16. Okt, 2016

Total normal

Irgendwie ist es schon spannend, dass jeder von uns denkt, dass er wisse, was "normal" ist. Und auch, dass jeder denkt, dass sein "Normal" normal ist.

Ihr versteht nicht, was ich damit meine?

Ich meine, dass jeder von uns doch eine andere Vorstellung davon hat, was normal ist. Der eine hat gelernt, dass es normal ist, viel Geld zu haben - für den anderen ist es normal, finanziell nicht auf Rosen gebettet zu sein. Einer findet es normal, um 22.00 Uhr ins Bett zu gehen, und für den anderen ist es normal, nicht vor Mitternacht zu schlafen. Einer findet es normal, dass seine beiden Eltern immer ausser Haus am Arbeiten und kaum daheim sind und für den anderen ist es normal, dass seine Mutter zuhause ist und die Familie am Abend gemeinsam isst.
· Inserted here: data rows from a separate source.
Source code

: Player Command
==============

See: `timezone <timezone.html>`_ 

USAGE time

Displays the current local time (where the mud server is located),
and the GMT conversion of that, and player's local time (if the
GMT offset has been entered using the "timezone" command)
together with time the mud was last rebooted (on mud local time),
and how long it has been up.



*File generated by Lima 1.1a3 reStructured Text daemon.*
Aber auch bei dem was "man macht" oder "was sich nicht gehört" gibt es ja nicht einfach nur eine Wahrheit, sondern es ist einfach das normal, was wir gelernt haben und in welche Kultur, Religion oder in welcher Schicht wir aufgewachsen sind. Und das halten wir - falls wir unsere Glaubenssätze nie überdacht haben - bis heute einfach immer noch für die Wahrheit und für "normal".

Aber nicht nur bei dem "was man tut und was nicht" haben wir so unsere Vorstellungen was normal ist, sondern auch, wie ein Mensch zu sein hat.

Zu schwangeren Frauen höre ich immer wieder sagen: "Hauptsache es ist gesund." - Oder meinen wir damit vielleicht auch: "Hauptsache es ist normal?" 

Aber was heisst denn, dieses "normal sein"?

Ist damit gemeint, nicht aus der Reihe zu tanzen? Genauso zu funktionieren, wie es die Mehrheit tut? Einfach nicht aufzufallen?

Denn sind wir doch mal ehrlich. Es macht uns allen doch etwas Angst, wenn jemand anders - und deshalb nicht ganz normal ist. Wir wissen dann oft nicht, wie wir mit diesem "anderen Normal" umgehen sollen.  

Aber nochmals zur Erinnerung: Jeder hat sein eigenen "Normal". Ich habe meines. Er hat seines. Sie ihres. Du deines.

DU hattest ein Down Syndrom. Früher sagte man dazu "Mongoloid". Aber heute darf man das nicht mehr sagen. Ok. Mir spiel es keine Rolle wie ich es nenne.  Dank dir lernte ich einfach schon als Kind, dass es verschiedene Arten von "normal" gibt und dass es ok ist, in manchen Dingen etwas anders zu sein.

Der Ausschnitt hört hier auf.